Do you remember the Disney character Horace Horsecollar? How about the phantom blot? What about Disney’s original star character, Oswald the lucky rabbit? Well that’s why there’re in a place called wasteland.
In Disney’s Epic Mickey Wii video game, the sorcerer Yen Sid created a model in his workshop using a magic brush, paint, and paint thinner. The world was filled with characters and Disney rides that were forgotten or removed. Mickey uses his mirror as a portal into yen Sid’s workshop. He finds the model, and the items used to make it. He makes a blob of that looks like a shadow version of himself. He puts more paint into it and as it gets bigger it becomes a monster, a monster known as the phantom blot. Mickey dumps the bucket of thinner on it in an attempt to fix everything. Yen Sid starts coming back to investigate what all the noise is about. Mickey panics, puts the brush back in its spot, and runs back to the mirror. The thinner that was poured out fell on the wasteland. The blot used the hole burned by the thinner to enter it and recover. The wasteland by the toons’ perspective was a giant ultra deluxe retirement home/ community. Then the thinner disaster happened. Most were wiped away towns were ravished. Oswald, the original resident and king, went into hiding as the blot took control of waste land. Years later, the blot conspires with the mad doctor and abducts Mickey through his mirror and drags him into wasteland.
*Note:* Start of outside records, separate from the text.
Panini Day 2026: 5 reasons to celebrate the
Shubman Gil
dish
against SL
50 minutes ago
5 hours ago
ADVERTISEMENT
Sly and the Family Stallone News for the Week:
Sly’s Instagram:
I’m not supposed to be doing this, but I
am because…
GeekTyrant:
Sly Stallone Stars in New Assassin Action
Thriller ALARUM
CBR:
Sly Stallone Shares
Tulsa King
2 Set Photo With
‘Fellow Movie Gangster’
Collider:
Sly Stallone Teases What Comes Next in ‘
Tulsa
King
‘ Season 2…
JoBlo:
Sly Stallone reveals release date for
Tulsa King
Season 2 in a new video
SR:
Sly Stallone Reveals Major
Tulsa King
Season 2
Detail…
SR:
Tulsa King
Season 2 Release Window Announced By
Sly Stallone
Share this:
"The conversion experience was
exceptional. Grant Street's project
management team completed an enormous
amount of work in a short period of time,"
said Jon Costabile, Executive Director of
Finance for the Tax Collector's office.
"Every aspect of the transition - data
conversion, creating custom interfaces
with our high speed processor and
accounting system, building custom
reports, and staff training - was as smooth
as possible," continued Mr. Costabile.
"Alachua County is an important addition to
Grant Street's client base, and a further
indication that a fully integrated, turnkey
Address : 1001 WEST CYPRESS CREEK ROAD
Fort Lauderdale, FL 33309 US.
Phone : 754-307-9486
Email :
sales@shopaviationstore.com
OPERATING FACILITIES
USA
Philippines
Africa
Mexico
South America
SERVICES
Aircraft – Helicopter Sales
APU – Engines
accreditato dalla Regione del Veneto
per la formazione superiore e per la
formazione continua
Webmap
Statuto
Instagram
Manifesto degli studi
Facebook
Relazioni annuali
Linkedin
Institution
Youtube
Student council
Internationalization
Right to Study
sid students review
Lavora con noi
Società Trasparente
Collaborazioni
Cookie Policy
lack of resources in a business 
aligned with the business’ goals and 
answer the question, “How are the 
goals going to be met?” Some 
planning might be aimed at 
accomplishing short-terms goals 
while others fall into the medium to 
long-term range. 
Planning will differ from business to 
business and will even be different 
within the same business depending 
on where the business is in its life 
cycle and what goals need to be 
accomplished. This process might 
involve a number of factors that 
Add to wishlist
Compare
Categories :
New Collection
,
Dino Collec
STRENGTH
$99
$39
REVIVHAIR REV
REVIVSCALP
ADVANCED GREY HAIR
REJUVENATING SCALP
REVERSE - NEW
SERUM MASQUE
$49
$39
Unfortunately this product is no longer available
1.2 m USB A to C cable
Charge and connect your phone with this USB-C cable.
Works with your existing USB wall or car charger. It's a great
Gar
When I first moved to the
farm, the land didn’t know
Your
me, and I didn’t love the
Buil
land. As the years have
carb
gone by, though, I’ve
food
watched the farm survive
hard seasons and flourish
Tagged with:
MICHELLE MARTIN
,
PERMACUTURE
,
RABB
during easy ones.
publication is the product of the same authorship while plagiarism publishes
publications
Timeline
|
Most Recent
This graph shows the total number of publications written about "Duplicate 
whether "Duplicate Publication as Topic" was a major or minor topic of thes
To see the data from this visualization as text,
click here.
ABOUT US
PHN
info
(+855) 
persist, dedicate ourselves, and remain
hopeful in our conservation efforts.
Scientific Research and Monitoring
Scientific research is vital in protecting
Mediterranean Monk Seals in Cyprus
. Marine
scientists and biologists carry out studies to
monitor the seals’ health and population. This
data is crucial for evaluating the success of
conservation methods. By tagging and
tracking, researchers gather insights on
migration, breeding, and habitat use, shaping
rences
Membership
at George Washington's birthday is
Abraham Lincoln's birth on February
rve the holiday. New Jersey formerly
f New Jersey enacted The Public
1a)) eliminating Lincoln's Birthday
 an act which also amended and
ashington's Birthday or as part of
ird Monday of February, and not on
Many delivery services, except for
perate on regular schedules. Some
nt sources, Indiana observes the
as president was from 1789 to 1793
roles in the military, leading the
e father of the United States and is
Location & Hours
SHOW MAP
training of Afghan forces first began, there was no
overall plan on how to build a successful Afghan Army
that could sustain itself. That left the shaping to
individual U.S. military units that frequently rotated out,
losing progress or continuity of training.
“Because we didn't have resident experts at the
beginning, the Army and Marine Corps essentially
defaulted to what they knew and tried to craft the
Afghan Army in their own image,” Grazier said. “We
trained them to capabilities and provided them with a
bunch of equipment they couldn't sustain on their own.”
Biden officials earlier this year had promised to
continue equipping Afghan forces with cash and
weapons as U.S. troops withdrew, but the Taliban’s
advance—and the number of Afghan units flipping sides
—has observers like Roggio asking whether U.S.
In the game you’re given to different weapons, paint and paint thinner. One represents good and the other evil. You’re also given choices to be good or evil. For example, a gremlin is captured and put on a catapult. There is a treasure chest on a weight sensitive trigger. The gremlin looks mad enough to destroy the catapult. If you take the treasure, the gremlin is flung to a galaxy far far away. If you save him, he destroys the catapult and the treasure in it. As you probably guessed, doing good will help you in the game, but makes things go slower, doing bad will make it harder, but faster.
There is also extra stuff you collect in the game. In shops you can buy concept art. In the side scrolling levels you can collect film reels, if you collect every part from a movie, you can watch it in the extras, you can also look at various pins you have. The only down side is the camera being awkward. People say it’s a platform game, but I don’t see it as a platform game. To me it’s an adventure game with platform elements. There are still plenty of copies left, so once you have one, (if you want one) be prepared learn A LOT of Disney history. Everything in this game is recycled.